Hashimoto eventually married at age 39 and had three sons and one daughter.
At age 52, he was infected with typhoid fever on one of his house calls. Hashimoto died on Jan. 9, 1934 before receiving wide recognition for the discovery of goitrous lymphocyctic thyroiditis, or Hashimoto’s disease.
The discovery
Hashimoto identified lymphocytic thyroiditis by examining tissue samples and goiters of four middle-aged women. The goiters caught his attention because unlike the colloid goiter, which was commonly found, these goiters had a preponderance of lymphoid cells. Two of the women also had hypothyroidism.

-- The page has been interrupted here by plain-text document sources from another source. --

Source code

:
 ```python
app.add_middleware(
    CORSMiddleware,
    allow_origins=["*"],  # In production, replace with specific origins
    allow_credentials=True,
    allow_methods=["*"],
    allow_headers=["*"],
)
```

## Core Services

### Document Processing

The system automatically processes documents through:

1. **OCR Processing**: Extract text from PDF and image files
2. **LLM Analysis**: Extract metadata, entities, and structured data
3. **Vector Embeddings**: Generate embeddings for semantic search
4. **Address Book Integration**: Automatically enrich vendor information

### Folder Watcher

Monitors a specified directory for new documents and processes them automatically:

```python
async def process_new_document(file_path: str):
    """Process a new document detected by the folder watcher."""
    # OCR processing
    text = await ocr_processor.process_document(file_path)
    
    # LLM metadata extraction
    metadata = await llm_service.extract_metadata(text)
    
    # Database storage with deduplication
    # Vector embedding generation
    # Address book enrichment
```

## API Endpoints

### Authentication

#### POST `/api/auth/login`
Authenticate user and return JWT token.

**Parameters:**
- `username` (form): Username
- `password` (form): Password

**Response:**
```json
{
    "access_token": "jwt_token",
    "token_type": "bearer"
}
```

Hashimoto ruled out Graves’ disease, Ridel’s thyroiditis, Mikulicz’ disease and chronic infection as possible explanations. He was confident that this was a newly discovered disease. He named it struma lymphomatosa and emphasized infiltration of lymphoid cells and formation of lymphoid follicles with a germinal center. Neither of these had been reported previously.
The four histological characteristics that became the basis of Hashimoto’s disease were the formation of lymphoid follicles, the marked changes in the thyroid epithelial cells, the extensive formation of new connective tissue and the diffuse round cell infiltration. Hashimoto did thorough research for his monograph and defended his classification with numerous comparisons to existing diseases of the thyroid.
Occurring almost twice as often in women than in men, Hashimoto’s disease is now recognized as an autoimmune disease and the primary cause of hypothyroidism. It is characterized by invasion of the thyroid tissue by leukocytes, mainly T-lymphocytes, and is sometimes associated with non-Hodgkin lymphoma.
Earning its name
Although there was some recognition of Hashimoto’s discovery at the time of the monograph’s publication, it was very limited. He received especially limited recognition of his discovery in Japan, because many there could not read German, the language in which he chose to publish.
Hashimoto’s classification of the disease was still relatively unknown among the British and Americans by the late 1920s. Cases of “Hashimoto’s disease” were reported, but with no reference to him.
By the mid-1930s this would change. Around that time, Allen Graham, a surgeon from Cleveland, Ohio, echoed Hashimoto’s theory that lymphomatous goiter was not Riedel’s thyroiditis and was a separate disease. Soon after, Hashimoto began to be mentioned in thyroid surgery textbooks and his name was routinely attached to the disease in America. Experts began to say that the disease was “first accurately described by Hashimoto and commonly designated by his name.”
The eponym would not be reintroduced to Japan until the 1950s.
For more information:
- Amino N, Tada H, Hidaka Y, Hashimoto K. Hashimoto’s disease and Dr. Hakaru Hashimoto. Endocrine Journal. 2002;49:393-397.
- Masuda H. About the discoverer of Hashimoto’s disease. JNECM. 2005;1:237-238.
- Sawin CT. The heritage of Dr. Hakaru Hashimoto (1881-1934). Endocrine Journal. 2002;49:399-403.